_Data items_.
__________

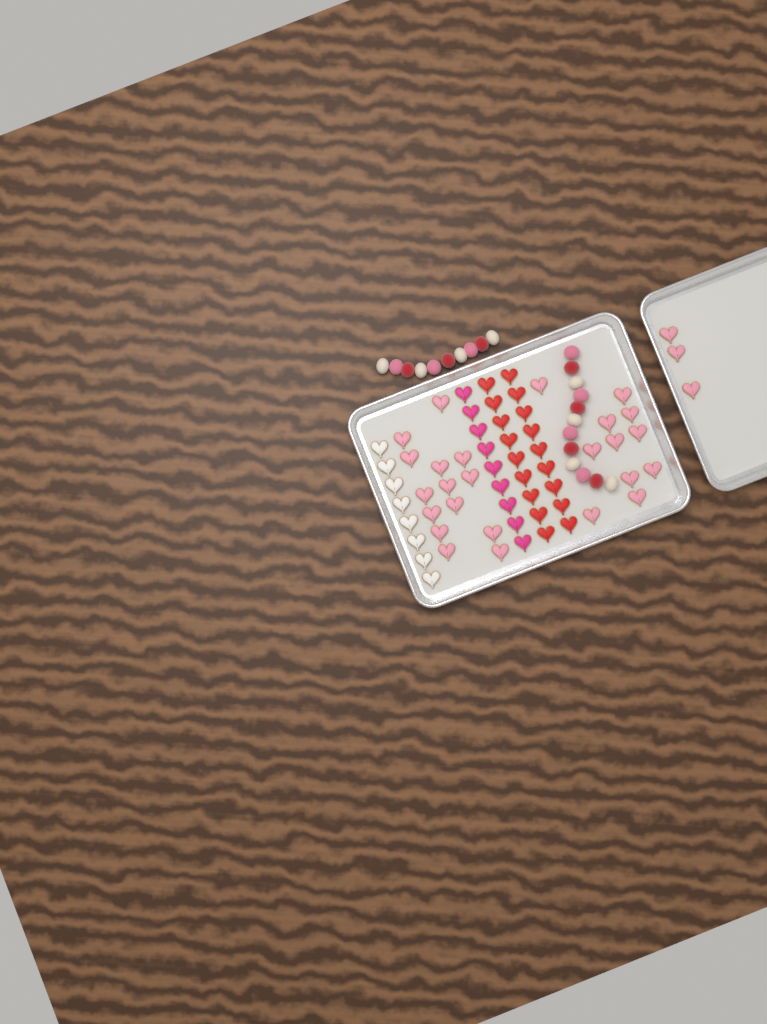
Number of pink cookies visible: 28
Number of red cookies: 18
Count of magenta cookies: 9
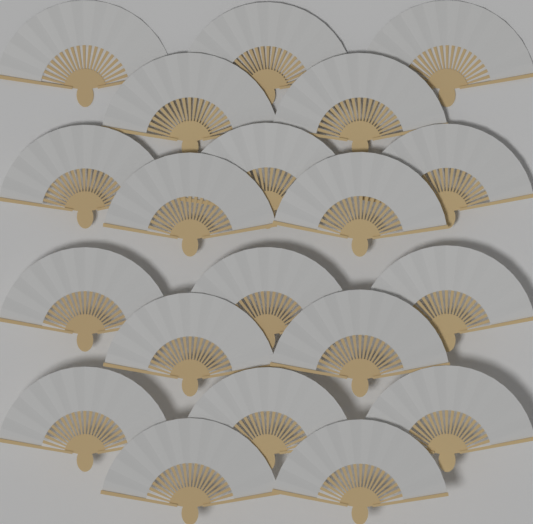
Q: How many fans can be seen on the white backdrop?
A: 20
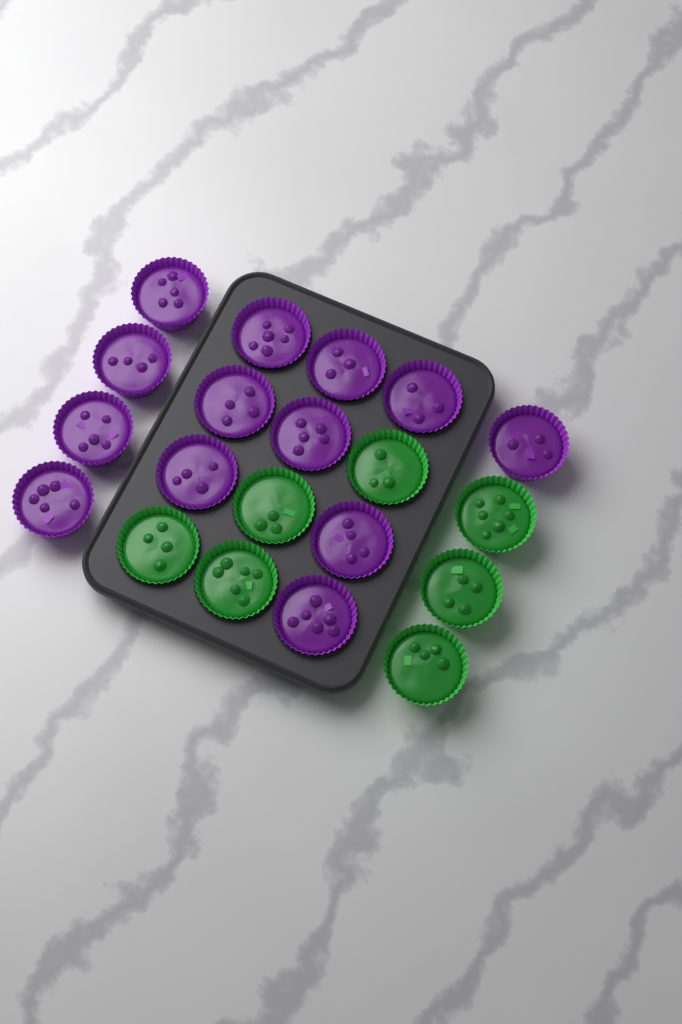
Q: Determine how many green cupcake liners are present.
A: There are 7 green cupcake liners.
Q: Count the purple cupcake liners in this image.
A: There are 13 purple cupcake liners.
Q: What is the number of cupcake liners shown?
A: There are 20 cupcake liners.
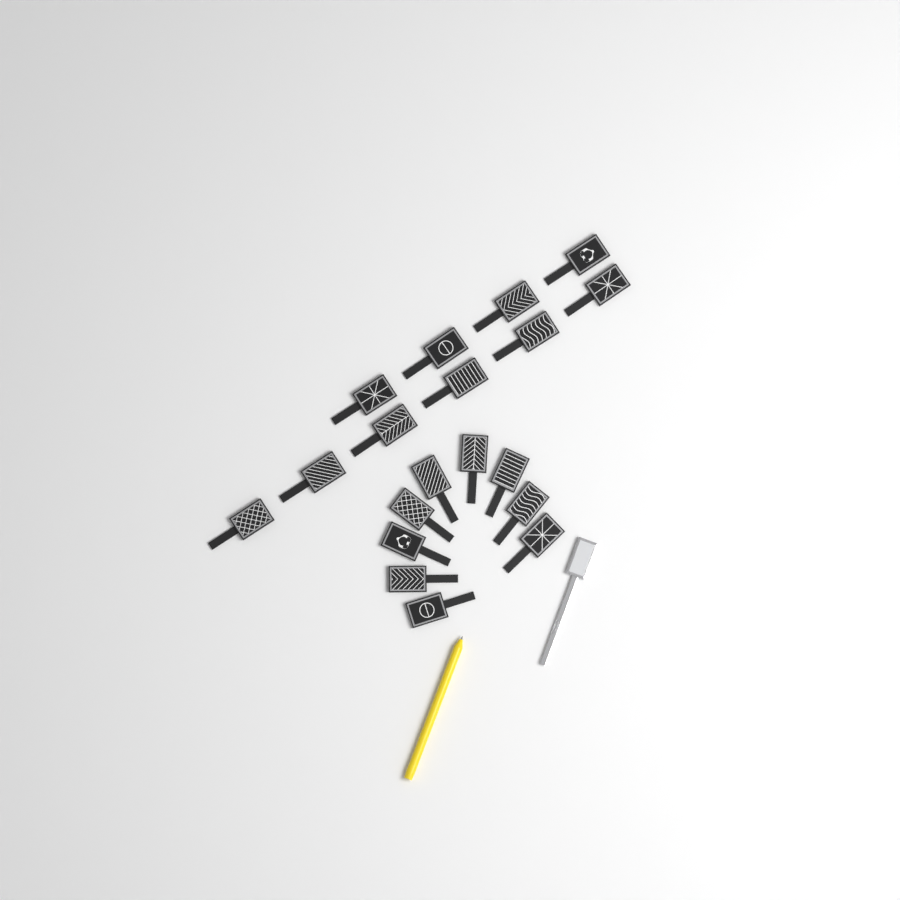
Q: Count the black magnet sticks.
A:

__________

_WRITTEN INSTRUCTION_.
Turn every line of the material above into a Markdown table with the columns "No." and "Text", numbering the rows in order and skipping blank lines. Leave the pictures out of the answer.

_WRITTEN ANSWER_.
| No. | Text |
|---|---|
| 1 | Number of pink cookies visible: 28 |
| 2 | Number of red cookies: 18 |
| 3 | Count of magenta cookies: 9 |
| 4 | Q: How many fans can be seen on the white backdrop? |
| 5 | A: 20 |
| 6 | Q: Determine how many green cupcake liners are present. |
| 7 | A: There are 7 green cupcake liners. |
| 8 | Q: Count the purple cupcake liners in this image. |
| 9 | A: There are 13 purple cupcake liners. |
| 10 | Q: What is the number of cupcake liners shown? |
| 11 | A: There are 20 cupcake liners. |
| 12 | Q: Count the black magnet sticks. |
| 13 | A: |